START DATA SUPPLIED

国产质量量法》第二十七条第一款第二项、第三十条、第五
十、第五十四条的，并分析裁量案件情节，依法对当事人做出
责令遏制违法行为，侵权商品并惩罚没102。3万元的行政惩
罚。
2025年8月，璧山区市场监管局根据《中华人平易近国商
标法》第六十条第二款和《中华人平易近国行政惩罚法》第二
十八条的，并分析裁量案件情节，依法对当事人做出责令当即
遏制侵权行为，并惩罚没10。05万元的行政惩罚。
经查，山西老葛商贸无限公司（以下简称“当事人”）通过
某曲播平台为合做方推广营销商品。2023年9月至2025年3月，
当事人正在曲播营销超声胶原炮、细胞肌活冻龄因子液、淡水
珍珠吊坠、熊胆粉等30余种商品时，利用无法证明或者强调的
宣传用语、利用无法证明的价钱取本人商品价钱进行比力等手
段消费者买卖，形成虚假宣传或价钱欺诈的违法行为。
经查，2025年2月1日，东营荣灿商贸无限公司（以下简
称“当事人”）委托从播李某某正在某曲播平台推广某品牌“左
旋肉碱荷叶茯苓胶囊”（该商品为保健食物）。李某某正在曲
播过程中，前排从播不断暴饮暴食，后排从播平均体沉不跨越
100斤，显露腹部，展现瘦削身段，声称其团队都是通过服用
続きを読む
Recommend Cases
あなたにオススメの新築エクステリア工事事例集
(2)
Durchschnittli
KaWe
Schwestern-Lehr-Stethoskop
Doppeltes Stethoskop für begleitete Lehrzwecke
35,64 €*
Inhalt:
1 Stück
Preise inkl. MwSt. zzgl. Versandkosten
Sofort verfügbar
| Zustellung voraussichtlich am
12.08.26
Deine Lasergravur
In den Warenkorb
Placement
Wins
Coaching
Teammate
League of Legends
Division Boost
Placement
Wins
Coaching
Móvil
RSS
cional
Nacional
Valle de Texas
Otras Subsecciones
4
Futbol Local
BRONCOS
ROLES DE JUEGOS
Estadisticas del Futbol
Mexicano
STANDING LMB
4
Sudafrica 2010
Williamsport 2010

END DATA SUPPLIED

Collect every line of the records that contains the string "并分析裁量案件情节", with case counting toward a match.

十、第五十四条的，并分析裁量案件情节，依法对当事人做出
十八条的，并分析裁量案件情节，依法对当事人做出责令当即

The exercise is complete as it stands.